- **Задание**
Какое словечко в Евангелии от Марка, согласно тексту о прочтении Евангелий Мережковским, подмечает Мережковский как бесконечно повторяющееся?

- **Приведённый текст**

::::::::

Шрифт:
Интервал:
Закладка:
Вот образец подобной интерпретации. Сам ли, следуя ли критикам, но Мережковский подмечает в Евангелии от Марка бесконечно повторяющееся словечко «тотчас» – и находит в нём характерную примету духа Петра (схваченную его учеником Марком), страстно устремленного к Господу. Весь Пётр – «в этом стремительном “тотчас”», «как бы задыхающемся беге к Нему, к Нему одному <…>», – весь «милый, родной, самый человеческий, самый грешный и святой из Апостолов – Пётр!» (с. 39). Как видно, уже одного евангельского слова Мережковскому достаточно, чтобы Марково Евангелие обратилось в речь, зазвучало взволнованным голосом евангелиста, – и чтобы возник экзистенциальный контакт любви с главным автором Евангелия – «родным» Мережковскому апостолом Петром. – Не менее эффектно представляет автор «Иисуса Неизвестного» и образы прочих евангелистов, даже и «Матфея» – лица, не распознанного исторической критикой. Адресованное иудеохри-стианской общине, ещё придерживающейся Закона, «благочестивым раввином», Евангелие от Матфея, звучащее, в многочисленных речах Господа, «живым, неумолкающим голосом» Иисуса, при этом – «церковнейшее». В Матфеевых притчах о Царстве Небесном для Мережковского, «как солнце из-за тучи», «медленно восходит <…> вселенская Церковь, Ekklesia, из-за иудейской церковной общины, gahal». Надо, по-моему, быть гениальным читателем – гением герменевтики, чтобы обыграть таинственный, как бы гербовый образ Тельца, связываемый традицией с Евангелистом Матфеем: «Медленно и осторожно, как тяжелоступный вол, влечет он [Телец, «Матфей»], в веках и народах, по всем колеям земным, грязным, иногда и кровавым, колесницу Господню, Церковь, и довлечет до Конца»[544] (с. 43). Именно Матфей доносит до нас «самое прекрасное и сильное, самое нечеловеческое, что было когда-либо сказано на языке человеческом» – Нагорную проповедь, речь «Горе фарисеям»: «кажется, что слышишь их прямо из уст Господних» (там же). – А вот евангелист Лука – чистый эллин, написавший Евангелие всемирное, «кафолическое», которое при этом «из трех синоптиков наиболее написанное – не сказанное»; именно потому, утверждает Мережковский, «образ Иисуса-Человека <…> в зрачке Луки уже потух» (с. 45). Но и у Луки есть «живые» слова, пускай он «подслушал» их «не ухом, а только сердцем»: без «Радуйся, Благодатная», без «ныне же будешь со Мною в раю» наш мир, говорит Мережковский, был бы «беднее и страшнее» (с. 46).

::::::::

- **Данные**
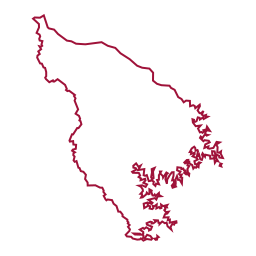 Guia Lopes da Laguna, Mato Grosso do Sul, Brazil (Albers equal-area conic projection)
{"feature_id": "56859067B83170351073830", "entity_name": "Guia Lopes da Laguna", "entity_type": "district", "adm_level": 2, "iso_a3": "BRA", "parent_name": "Brazil", "parent_adm1": "Mato Grosso do Sul", "projection": "albers", "projection_center": [-55.943, -21.55], "detail": "fine", "context": "isolated", "style": "outline", "palette": "rose", "viewbox_px": 256, "rotation_deg": 0, "n_neighbors": 0, "source": "geoboundaries", "source_scale": "gbopen_adm2", "svg_char_len": 5970}
<svg xmlns="http://www.w3.org/2000/svg" viewBox="0 0 256 256"><path d="M33.1,18.7L38.9,24.0L39.0,27.4L36.6,32.9L39.5,34.6L40.2,36.3L39.2,38.9L39.7,40.5L42.4,41.1L41.5,44.5L42.2,45.8L41.0,46.7L39.4,46.3L41.1,49.2L38.3,51.4L39.7,54.0L37.5,55.6L37.2,57.6L40.1,63.4L41.9,63.7L43.5,67.4L45.1,67.9L46.2,72.0L46.2,76.2L45.2,77.7L45.9,79.0L49.3,82.2L52.9,80.4L53.3,81.5L54.4,81.5L57.6,79.2L65.1,84.9L66.8,88.9L66.0,90.0L67.4,91.1L69.1,90.7L74.9,95.0L74.0,96.0L75.5,98.3L74.6,100.6L78.1,109.4L75.6,113.7L79.0,115.9L80.1,118.7L79.4,120.4L80.5,121.1L81.4,124.3L78.5,128.1L77.2,128.0L73.1,134.4L72.0,134.3L69.5,140.5L69.9,141.6L73.1,141.1L73.4,144.5L76.1,144.8L75.8,148.8L72.8,149.6L72.1,150.7L74.9,152.3L73.5,153.2L73.3,155.1L74.6,156.6L73.6,160.4L74.7,161.8L76.5,161.1L78.4,167.7L79.5,168.0L80.8,171.1L83.4,171.8L85.9,174.8L85.1,179.0L87.6,182.5L87.7,185.5L95.4,185.3L100.0,187.6L102.3,187.7L103.7,190.6L103.4,191.9L105.5,194.5L103.7,195.8L105.5,199.3L106.4,200.3L107.6,199.5L112.0,200.1L113.6,203.7L116.5,206.0L118.3,211.6L120.3,211.7L122.6,214.6L122.5,216.3L127.4,219.7L127.4,221.3L128.4,222.3L127.8,223.4L129.6,225.0L128.0,226.8L129.9,229.3L129.4,230.9L125.7,234.8L126.9,236.4L131.2,236.8L132.7,238.5L137.2,239.6L139.8,239.4L140.9,238.4L143.4,240.6L146.8,239.0L151.3,239.7L152.3,238.5L150.4,236.0L147.1,234.8L144.9,238.0L143.1,237.9L143.5,235.8L142.3,234.4L143.3,233.7L143.2,231.9L139.8,229.6L143.0,227.9L144.2,228.9L146.3,227.3L149.2,229.1L149.1,230.4L150.8,229.7L152.0,226.7L146.9,224.6L146.6,223.2L150.3,221.7L151.8,222.1L151.6,223.5L153.4,223.3L155.7,221.6L154.6,220.2L158.0,220.4L158.5,222.8L159.7,222.8L159.6,224.1L162.2,221.5L164.8,223.2L166.6,222.7L167.6,226.3L171.3,229.6L170.5,227.2L171.5,225.3L172.4,224.0L174.1,224.6L174.5,223.4L176.5,222.7L176.3,221.3L169.7,222.7L169.9,219.6L167.8,220.1L168.5,217.3L163.7,217.5L165.0,214.2L167.3,213.5L168.6,211.7L165.9,212.1L164.3,210.1L165.3,209.2L165.0,207.4L167.0,207.4L166.5,206.2L167.3,205.0L163.1,206.1L161.1,204.6L161.4,208.0L160.1,208.4L159.1,207.0L156.4,208.4L156.7,204.5L154.3,206.3L152.9,205.9L153.4,208.1L152.2,209.1L149.6,208.5L150.2,206.3L148.2,205.7L144.2,208.1L143.7,203.7L147.3,202.6L147.7,204.2L149.1,202.9L151.5,203.9L152.5,202.8L148.4,199.8L154.9,198.1L156.3,199.5L157.6,196.5L161.1,196.2L159.0,194.9L158.9,193.0L155.6,195.9L154.7,194.5L153.9,195.6L152.5,195.4L151.3,191.9L151.7,190.6L149.4,189.3L149.5,193.9L148.3,194.2L146.8,192.6L146.2,194.4L142.7,197.3L141.0,197.6L142.2,195.2L141.9,193.9L140.5,193.8L142.9,191.1L142.7,189.3L140.9,186.7L138.8,185.7L142.2,185.3L145.6,186.9L147.1,184.4L143.4,182.8L145.5,180.4L145.1,178.8L140.6,180.2L140.9,178.4L138.6,177.0L140.1,175.5L138.8,172.9L132.9,172.8L132.1,171.8L136.5,169.4L135.8,168.2L133.4,167.6L133.3,165.8L136.1,163.4L138.5,166.8L140.6,165.6L138.4,170.0L144.3,169.1L143.6,175.2L145.1,175.8L146.8,175.1L148.8,181.1L150.7,180.8L152.2,179.0L152.5,180.9L153.8,181.7L153.3,184.0L155.4,185.9L156.1,183.6L159.0,184.3L157.1,180.0L158.9,179.7L158.9,175.2L160.1,173.2L162.9,176.2L163.1,177.6L166.4,172.5L167.7,173.3L166.7,174.1L165.4,179.1L166.9,183.8L167.2,179.6L169.6,175.3L171.9,172.3L173.6,172.2L173.5,175.9L172.2,180.2L173.5,179.9L174.1,182.8L171.8,185.6L172.6,187.7L175.9,186.6L175.0,185.5L175.7,184.0L175.6,179.3L177.0,176.1L178.1,179.9L179.7,179.8L181.9,183.5L182.2,177.7L180.4,177.4L181.7,174.6L179.8,174.9L179.0,174.0L180.4,171.7L177.1,170.3L177.4,167.3L181.3,167.8L181.4,169.2L183.3,168.6L183.9,170.2L185.4,170.5L184.2,172.8L186.2,174.4L187.4,173.9L185.9,172.9L187.8,171.4L187.5,168.8L189.2,166.0L187.4,165.4L188.0,161.8L189.3,161.7L189.5,163.5L192.2,165.0L193.3,168.6L194.5,167.2L196.0,167.7L196.7,166.2L198.5,167.2L198.8,164.0L200.4,162.7L199.0,162.3L197.1,164.2L195.1,164.2L194.4,161.2L197.7,159.5L196.9,158.1L192.6,156.3L194.7,154.1L194.6,152.7L191.0,154.0L191.5,151.9L189.8,152.0L191.7,148.5L194.2,146.7L195.2,147.9L195.6,150.7L197.5,150.1L198.0,151.3L196.9,156.3L198.2,156.1L199.1,154.6L200.3,159.3L201.9,159.9L202.9,156.7L202.0,154.7L202.6,153.3L205.0,156.7L205.4,154.7L210.0,155.7L210.3,158.7L213.1,158.5L214.2,157.5L214.9,162.8L216.3,160.7L218.1,161.3L216.2,158.2L216.3,156.1L212.3,155.3L212.1,151.2L214.6,151.4L215.2,154.0L219.1,155.8L219.3,157.5L222.9,158.0L220.7,153.6L221.0,151.4L219.2,152.7L217.3,152.4L217.6,147.1L216.3,144.5L219.7,142.4L216.6,141.9L213.4,147.9L209.4,148.7L208.0,148.3L208.4,146.4L204.4,147.9L205.3,144.4L209.7,142.3L208.8,140.8L204.5,140.2L203.4,141.2L200.0,137.9L200.7,136.5L202.5,137.9L204.4,135.1L206.0,134.7L205.3,133.1L205.8,131.4L207.4,130.3L209.9,130.9L207.0,126.6L206.4,129.4L203.4,130.2L204.0,131.5L202.5,132.8L201.5,132.0L199.9,132.4L198.0,128.5L200.6,125.5L195.7,126.2L192.9,122.5L192.5,119.3L194.0,119.8L193.9,121.8L195.3,121.8L196.6,121.0L197.8,117.4L199.6,117.8L199.9,119.5L203.1,117.4L203.7,119.0L207.8,116.7L205.5,116.3L205.9,115.0L203.6,115.8L201.8,114.6L203.5,111.0L201.2,113.1L199.5,113.1L197.6,110.4L199.9,106.1L199.7,104.7L195.3,108.2L194.7,106.0L193.2,105.2L190.1,106.2L189.9,100.9L186.1,100.6L183.7,102.3L181.5,99.0L178.2,97.1L174.6,89.8L171.0,87.9L169.5,85.7L161.4,85.2L157.0,83.8L153.0,80.6L153.1,72.7L149.4,68.6L142.1,67.7L137.1,65.7L129.7,59.2L120.5,53.3L115.3,47.9L107.8,45.8L101.6,42.2L85.4,44.3L76.0,43.7L71.4,41.3L66.9,40.6L58.0,34.0L54.1,29.6L48.9,28.4L47.7,27.3L43.8,15.4L40.0,17.7L34.7,17.5L33.1,18.7ZM152.2,179.0L151.1,177.2L152.0,172.5L151.7,169.1L154.6,167.9L153.0,171.6L153.6,178.1L152.2,179.0ZM141.2,234.7L134.9,234.5L133.6,233.5L139.9,233.7L141.2,234.7ZM188.0,161.8L185.1,163.4L184.3,162.5L186.8,160.0L188.3,159.9L188.0,161.8ZM175.0,185.5L173.3,186.0L173.8,184.5L175.0,185.5ZM160.1,173.2L159.9,171.5L161.1,171.5L160.1,173.2ZM220.8,164.9L221.6,163.9L220.4,163.5L219.6,165.8L221.3,166.4L220.8,164.9ZM187.4,173.9L189.0,175.5L189.3,173.5L188.0,172.6L187.4,173.9ZM157.4,237.6L156.0,238.5L154.6,238.7L155.6,239.8L157.0,239.6L157.4,237.6ZM157.4,237.6L158.6,237.1L157.3,236.0L157.4,237.6ZM206.0,134.7L206.7,135.6L208.0,135.0L206.0,134.7Z" fill="none" stroke="#9f1239" stroke-width="2"/></svg>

::::::::

- **Ответ**
Словечко «тотчас».